But Coren was unrelentingly scathing about the Wykeham.

“Whoever the hell is running the place now has made a terrible mess of it,” he said.

“Not in the sense that it looks different, or that it isn't pretty much permanently full. It’s just that the food has gone utterly down the khazi.”

He described a succession of disastrous meals, particularly an order for ten steak sandwiches.

“What arrived were ten stinking, grey slabs of gristle slapped between two slices of, of all things, focaccia. Oh, the horror when cheap, ugly produce meets pretentiousness and ineptitude.

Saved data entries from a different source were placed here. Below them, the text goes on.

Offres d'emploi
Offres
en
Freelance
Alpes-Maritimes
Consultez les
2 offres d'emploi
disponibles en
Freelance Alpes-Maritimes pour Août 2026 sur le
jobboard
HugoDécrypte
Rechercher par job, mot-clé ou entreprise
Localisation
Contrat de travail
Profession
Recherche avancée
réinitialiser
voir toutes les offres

When asked which were the rare ones, the waitress said: ‘Chef cooked them all the same because they were thin.’ But they were not thin. They were thick as a sewage-worker’s hands, and twice as smelly. The meat was grey and chewy and appeared to have been boiled.”

He was even more scathing about owners the beer giant Fullers, which took over the pub when they bought out Hampshire’s Gales brewery in 2005.

“The Wykeham Arms is destroyed. They have turned a great old English institution into a shameful clip-joint. It is a shuddering, howling tragedy.

“They (and it is owned by Fuller's, so I guess that is who I mean) have decided to exploit the pub's reputation by slashing the quality, ramping the margins, and screwing every last penny they can out of mug punters with outdated guidebooks.”

A Fullers spokesman said: “It is one review out of thousands that we get and the vast majority are incredibly positive. We are surprised and disappointed that he felt it did not come up to scratch.”